ETFS Physical Palladium (PHPD)
Of the physical ETCs tracking this metal on the LSE, this is the largest and most liquid. Palladium rallied strongly throughout 2016, but supply and demand dynamics mean it still looks appealing. One of the most common uses of palladium is to reduce fumes from petrol-powered vehicles through the use of catalytic converters. Platinum is also used for that purpose, but for the smaller diesel car market. And unlike platinum, analysts say palladium is on track to record another deficit in 2017, pushing up its price. However, this is a volatile and very high-risk market. Slowing growth in China would negatively affect returns, while a strong dollar and launch of new electric cars are risks too. The metal is also highly volatile and more cyclical than other precious metals. This ETC is backed by allocated metal held in a Zurich vault and has an ongoing charge of 0.49 per cent.
CORPORATE BONDS (THREE ETFs)
Corporate bonds offer a higher yield than government debt due to their slightly higher risk profile, but default risk remains below the high-yield segment of the market. These ETFs offer low-cost core exposure to sterling investment-grade bonds and we include one global corporate bond ETF too.
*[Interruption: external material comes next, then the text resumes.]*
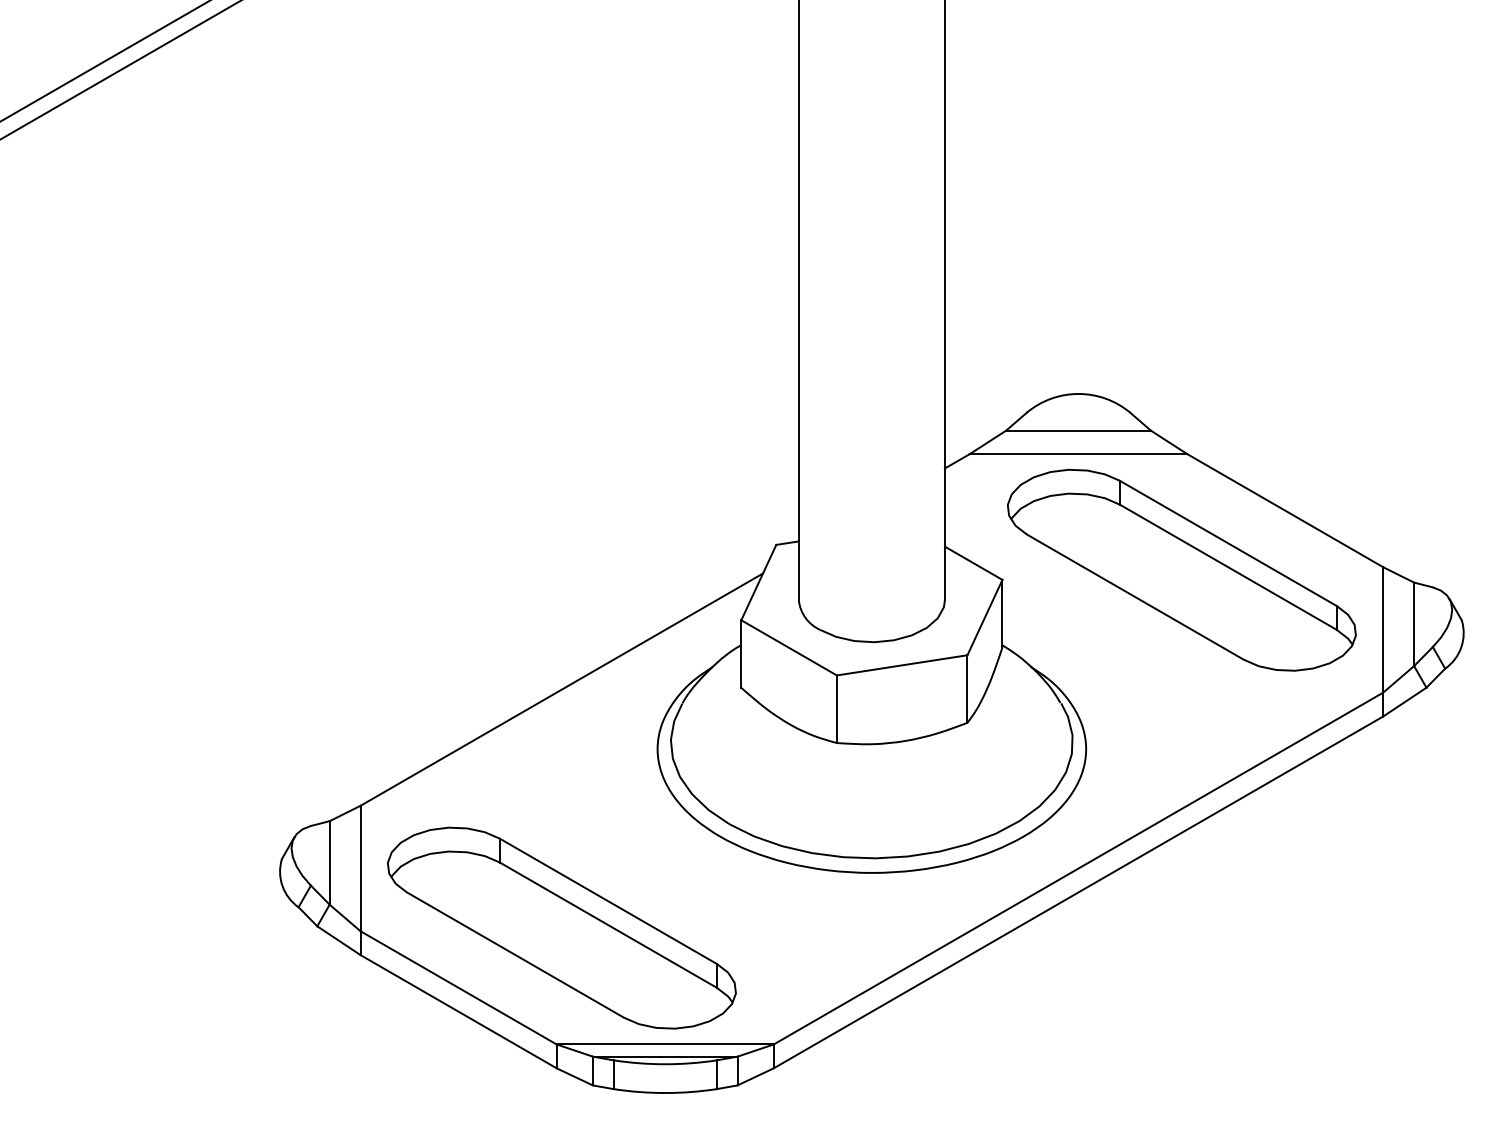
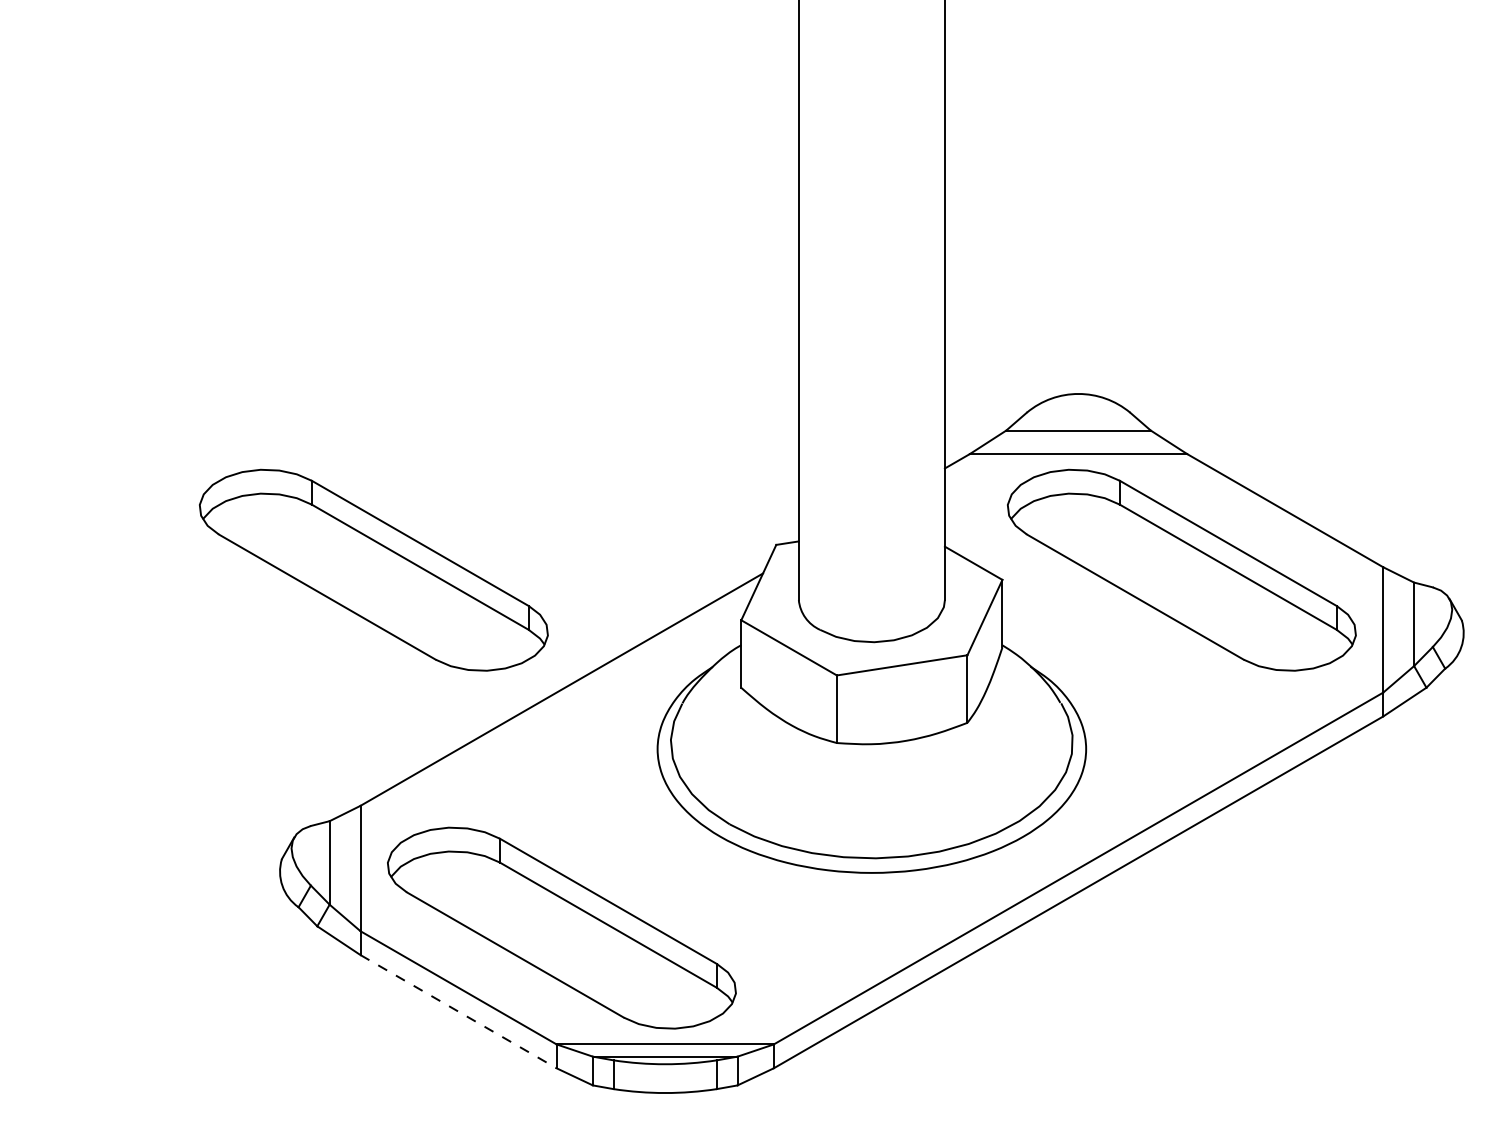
line at (104, 61): present -> none
line at (120, 70): present -> none
part at (373, 569): none -> present
line at (459, 1011): solid -> dashed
This ETF offers exposure to short-dated corporate bonds, limiting interest rate risk, and is far larger and more liquid than rival ETFs in this category. Investment-grade corporate bonds offer a higher yield than government debt with lower risk than other segments of the bond market, and this remains a good core ETF for this market, with a low ongoing charge of 0.20 per cent. It tracks the Markit iBoxx GBP Corporates 0-5 Index, where the majority of bonds are BBB-rated but more than 45 per cent are rated AA or AAA. Ben Seager-Scott recommends this ETF and says: “Corporate bonds, particularly investment-grade, appear more attractive than sovereigns right now, but I’m still wary on the asset class. I favour lower duration, where the pull-to-par effect (where the price of a bond moves towards its face value as time passes) can potentially limit some of the downside.” Oliver Smith says: “This ETF offers a roughly 1 per cent yield pick-up on UK gilts with very good credit quality in the underlying.”
This ETF is a longer-duration play on the sterling corporate bond market and so has the potential for capital loss if interest rates rise. However, it is also a good core holding for exposure to the most liquid area of the sterling corporate bond market and, according to Morningstar, has demonstrated impressive tracking. The ETF tracks the performance of the Markit iBoxx Liquid Corporates Long-Dated bond index, which offers exposure to the 40 largest and most liquid sterling-denominated corporate bonds with investment-grade rating. Only bonds with a minimum maturity of 1.5 years and a minimum amount outstanding of £250m are included in the index. Ben Seager-Scott says: “Those willing to take on higher duration, and the potential higher return that comes with it, are well suited with iShares Core £ Corporate Bond UCITS ETF.”
This ETF offers broad exposure to the global corporate bond market for a low ongoing charge of 0.2 per cent, making it a good core fixed-income holding. The Barclays Global Aggregate Corporate Bond Index offers exposure to investment-grade corporate fixed-rate bonds issued by corporations in emerging and developed markets worldwide, with a minimum maturity of at least one year. It has an effective maturity of 8.88 years and effective duration of 6.39 years, meaning it is vulnerable to interest rate rises. Investors should also consider that this is a broad index and monetary policy is likely to be divergent across the countries issuing these bonds.